▶ **Records contained in a dataset**
******************************
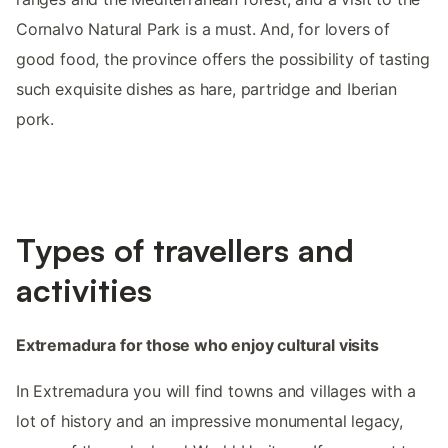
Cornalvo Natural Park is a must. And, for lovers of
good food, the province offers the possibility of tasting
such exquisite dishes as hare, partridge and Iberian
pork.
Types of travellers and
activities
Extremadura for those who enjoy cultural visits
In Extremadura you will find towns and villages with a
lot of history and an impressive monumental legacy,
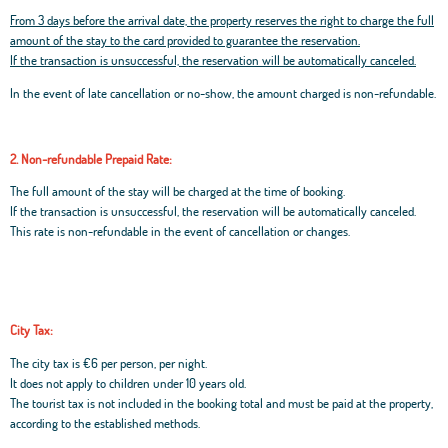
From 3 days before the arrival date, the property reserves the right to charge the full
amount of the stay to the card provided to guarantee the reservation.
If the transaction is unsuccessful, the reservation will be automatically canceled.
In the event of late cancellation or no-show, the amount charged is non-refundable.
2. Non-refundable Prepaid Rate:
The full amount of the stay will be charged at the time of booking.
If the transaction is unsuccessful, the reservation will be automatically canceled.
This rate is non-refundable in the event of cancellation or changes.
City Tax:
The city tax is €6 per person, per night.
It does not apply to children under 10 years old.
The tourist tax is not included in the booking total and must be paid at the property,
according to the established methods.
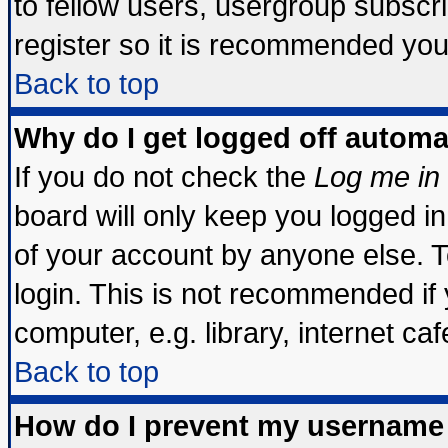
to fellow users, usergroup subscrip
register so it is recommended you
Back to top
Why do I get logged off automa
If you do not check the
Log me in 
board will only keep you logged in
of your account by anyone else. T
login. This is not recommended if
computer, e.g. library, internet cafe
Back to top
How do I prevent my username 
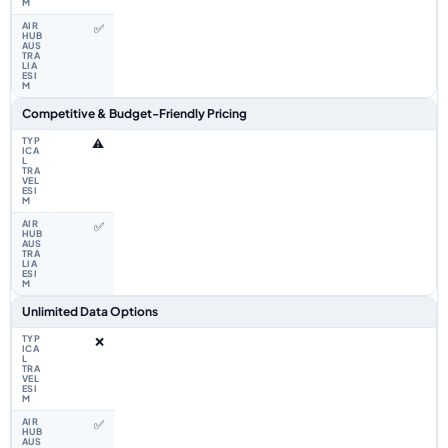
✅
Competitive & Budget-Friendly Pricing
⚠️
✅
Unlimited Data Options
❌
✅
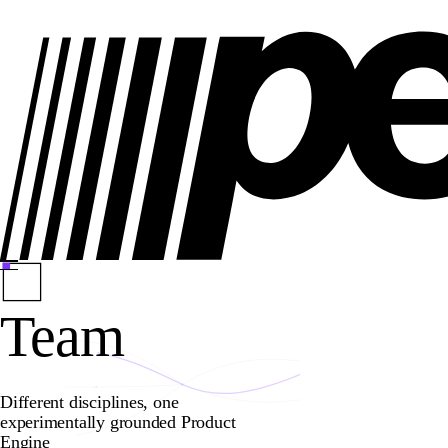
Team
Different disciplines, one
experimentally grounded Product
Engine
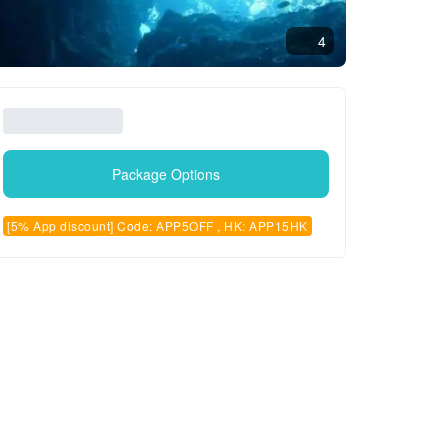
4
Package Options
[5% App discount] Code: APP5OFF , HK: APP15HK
******************************
Track down every line in the entries that includes the string "must", and copy it.

▶ **Response area**
Cornalvo Natural Park is a must. And, for lovers of
The tourist tax is not included in the booking total and must be paid at the property,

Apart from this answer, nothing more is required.